*** TASK INPUTS
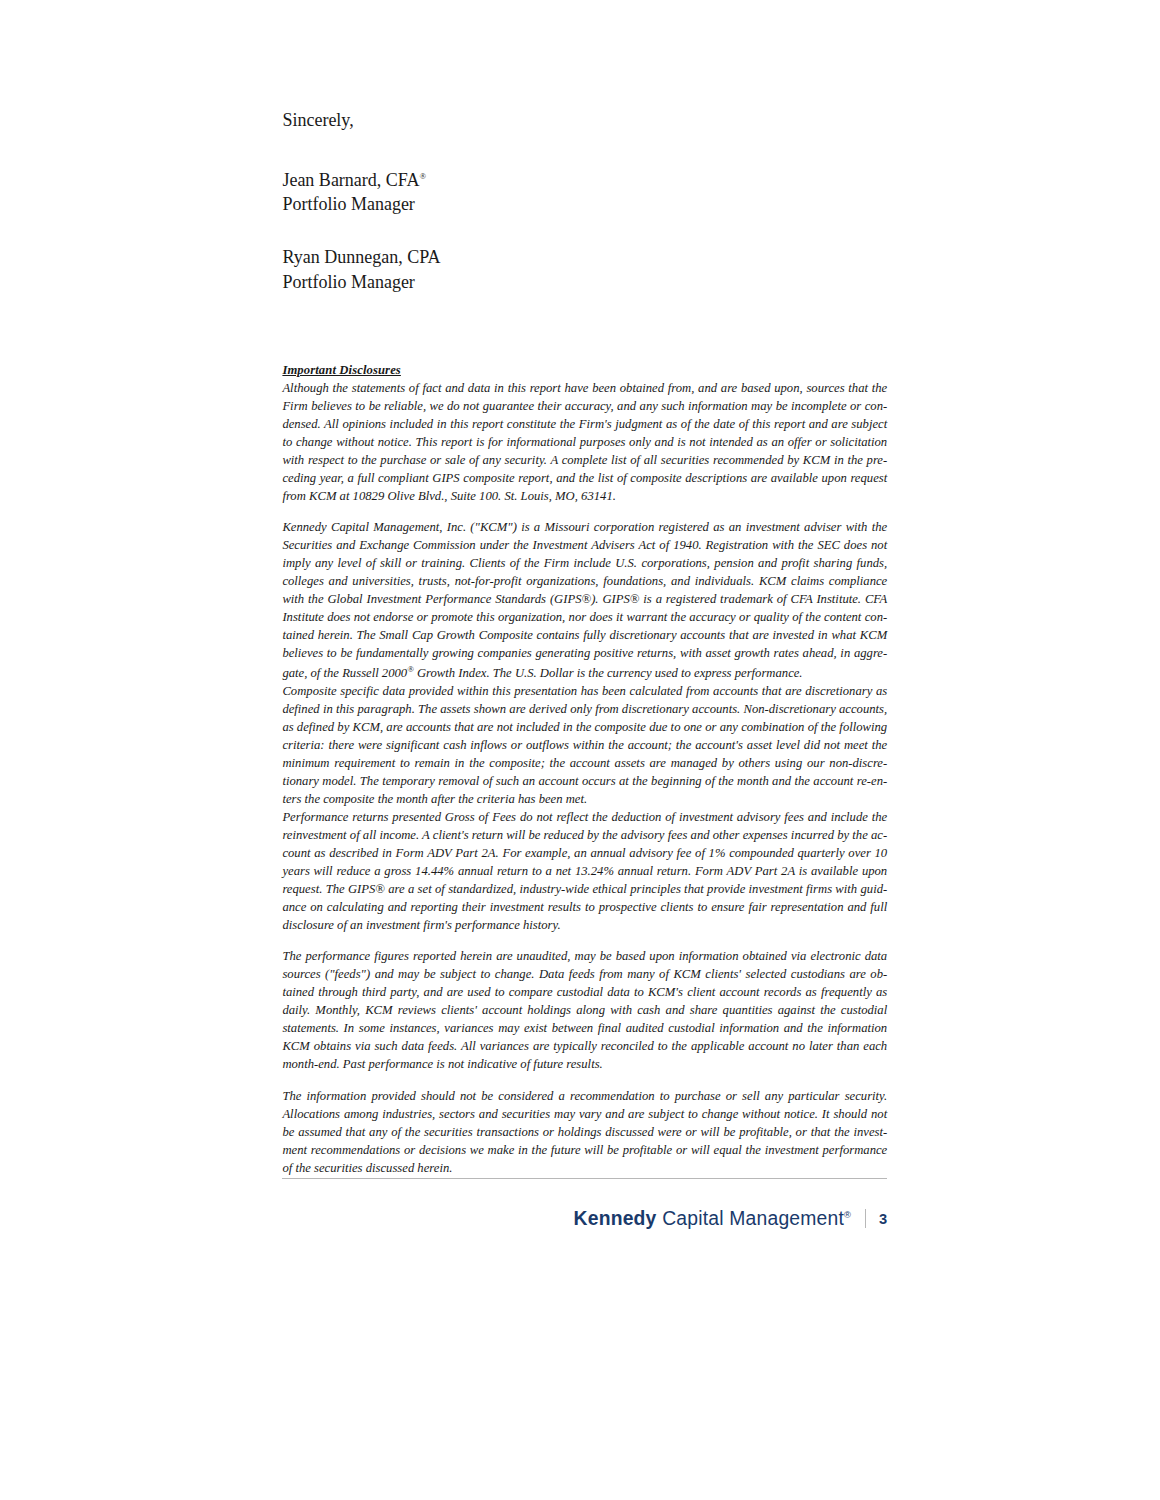Sincerely,
Jean Barnard, CFA®
Portfolio Manager
Ryan Dunnegan, CPA
Portfolio Manager
Important Disclosures
Although the statements of fact and data in this report have been obtained from, and are based upon, sources that the Firm believes to be reliable, we do not guarantee their accuracy, and any such information may be incomplete or condensed. All opinions included in this report constitute the Firm's judgment as of the date of this report and are subject to change without notice. This report is for informational purposes only and is not intended as an offer or solicitation with respect to the purchase or sale of any security. A complete list of all securities recommended by KCM in the preceding year, a full compliant GIPS composite report, and the list of composite descriptions are available upon request from KCM at 10829 Olive Blvd., Suite 100. St. Louis, MO, 63141.
Kennedy Capital Management, Inc. ("KCM") is a Missouri corporation registered as an investment adviser with the Securities and Exchange Commission under the Investment Advisers Act of 1940. Registration with the SEC does not imply any level of skill or training. Clients of the Firm include U.S. corporations, pension and profit sharing funds, colleges and universities, trusts, not-for-profit organizations, foundations, and individuals. KCM claims compliance with the Global Investment Performance Standards (GIPS®). GIPS® is a registered trademark of CFA Institute. CFA Institute does not endorse or promote this organization, nor does it warrant the accuracy or quality of the content contained herein. The Small Cap Growth Composite contains fully discretionary accounts that are invested in what KCM believes to be fundamentally growing companies generating positive returns, with asset growth rates ahead, in aggregate, of the Russell 2000® Growth Index. The U.S. Dollar is the currency used to express performance.
Composite specific data provided within this presentation has been calculated from accounts that are discretionary as defined in this paragraph. The assets shown are derived only from discretionary accounts. Non-discretionary accounts, as defined by KCM, are accounts that are not included in the composite due to one or any combination of the following criteria: there were significant cash inflows or outflows within the account; the account's asset level did not meet the minimum requirement to remain in the composite; the account assets are managed by others using our non-discretionary model. The temporary removal of such an account occurs at the beginning of the month and the account re-enters the composite the month after the criteria has been met.
Performance returns presented Gross of Fees do not reflect the deduction of investment advisory fees and include the reinvestment of all income. A client's return will be reduced by the advisory fees and other expenses incurred by the account as described in Form ADV Part 2A. For example, an annual advisory fee of 1% compounded quarterly over 10 years will reduce a gross 14.44% annual return to a net 13.24% annual return. Form ADV Part 2A is available upon request. The GIPS® are a set of standardized, industry-wide ethical principles that provide investment firms with guidance on calculating and reporting their investment results to prospective clients to ensure fair representation and full disclosure of an investment firm's performance history.
The performance figures reported herein are unaudited, may be based upon information obtained via electronic data sources ("feeds") and may be subject to change. Data feeds from many of KCM clients' selected custodians are obtained through third party, and are used to compare custodial data to KCM's client account records as frequently as daily. Monthly, KCM reviews clients' account holdings along with cash and share quantities against the custodial statements. In some instances, variances may exist between final audited custodial information and the information KCM obtains via such data feeds. All variances are typically reconciled to the applicable account no later than each month-end. Past performance is not indicative of future results.
The information provided should not be considered a recommendation to purchase or sell any particular security. Allocations among industries, sectors and securities may vary and are subject to change without notice. It should not be assumed that any of the securities transactions or holdings discussed were or will be profitable, or that the investment recommendations or decisions we make in the future will be profitable or will equal the investment performance of the securities discussed herein.
Kennedy Capital Management®
3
******
→ **WHAT NEEDS TO BE DONE**
Each record above needs to be retyped exactly, without any pictures.

→ **TASK RESPONSE**
Sincerely,
Jean Barnard, CFA®
Portfolio Manager
Ryan Dunnegan, CPA
Portfolio Manager
Important Disclosures
Although the statements of fact and data in this report have been obtained from, and are based upon, sources that the Firm believes to be reliable, we do not guarantee their accuracy, and any such information may be incomplete or condensed. All opinions included in this report constitute the Firm's judgment as of the date of this report and are subject to change without notice. This report is for informational purposes only and is not intended as an offer or solicitation with respect to the purchase or sale of any security. A complete list of all securities recommended by KCM in the preceding year, a full compliant GIPS composite report, and the list of composite descriptions are available upon request from KCM at 10829 Olive Blvd., Suite 100. St. Louis, MO, 63141.
Kennedy Capital Management, Inc. ("KCM") is a Missouri corporation registered as an investment adviser with the Securities and Exchange Commission under the Investment Advisers Act of 1940. Registration with the SEC does not imply any level of skill or training. Clients of the Firm include U.S. corporations, pension and profit sharing funds, colleges and universities, trusts, not-for-profit organizations, foundations, and individuals. KCM claims compliance with the Global Investment Performance Standards (GIPS®). GIPS® is a registered trademark of CFA Institute. CFA Institute does not endorse or promote this organization, nor does it warrant the accuracy or quality of the content contained herein. The Small Cap Growth Composite contains fully discretionary accounts that are invested in what KCM believes to be fundamentally growing companies generating positive returns, with asset growth rates ahead, in aggregate, of the Russell 2000® Growth Index. The U.S. Dollar is the currency used to express performance.
Composite specific data provided within this presentation has been calculated from accounts that are discretionary as defined in this paragraph. The assets shown are derived only from discretionary accounts. Non-discretionary accounts, as defined by KCM, are accounts that are not included in the composite due to one or any combination of the following criteria: there were significant cash inflows or outflows within the account; the account's asset level did not meet the minimum requirement to remain in the composite; the account assets are managed by others using our non-discretionary model. The temporary removal of such an account occurs at the beginning of the month and the account re-enters the composite the month after the criteria has been met.
Performance returns presented Gross of Fees do not reflect the deduction of investment advisory fees and include the reinvestment of all income. A client's return will be reduced by the advisory fees and other expenses incurred by the account as described in Form ADV Part 2A. For example, an annual advisory fee of 1% compounded quarterly over 10 years will reduce a gross 14.44% annual return to a net 13.24% annual return. Form ADV Part 2A is available upon request. The GIPS® are a set of standardized, industry-wide ethical principles that provide investment firms with guidance on calculating and reporting their investment results to prospective clients to ensure fair representation and full disclosure of an investment firm's performance history.
The performance figures reported herein are unaudited, may be based upon information obtained via electronic data sources ("feeds") and may be subject to change. Data feeds from many of KCM clients' selected custodians are obtained through third party, and are used to compare custodial data to KCM's client account records as frequently as daily. Monthly, KCM reviews clients' account holdings along with cash and share quantities against the custodial statements. In some instances, variances may exist between final audited custodial information and the information KCM obtains via such data feeds. All variances are typically reconciled to the applicable account no later than each month-end. Past performance is not indicative of future results.
The information provided should not be considered a recommendation to purchase or sell any particular security. Allocations among industries, sectors and securities may vary and are subject to change without notice. It should not be assumed that any of the securities transactions or holdings discussed were or will be profitable, or that the investment recommendations or decisions we make in the future will be profitable or will equal the investment performance of the securities discussed herein.
Kennedy Capital Management®
3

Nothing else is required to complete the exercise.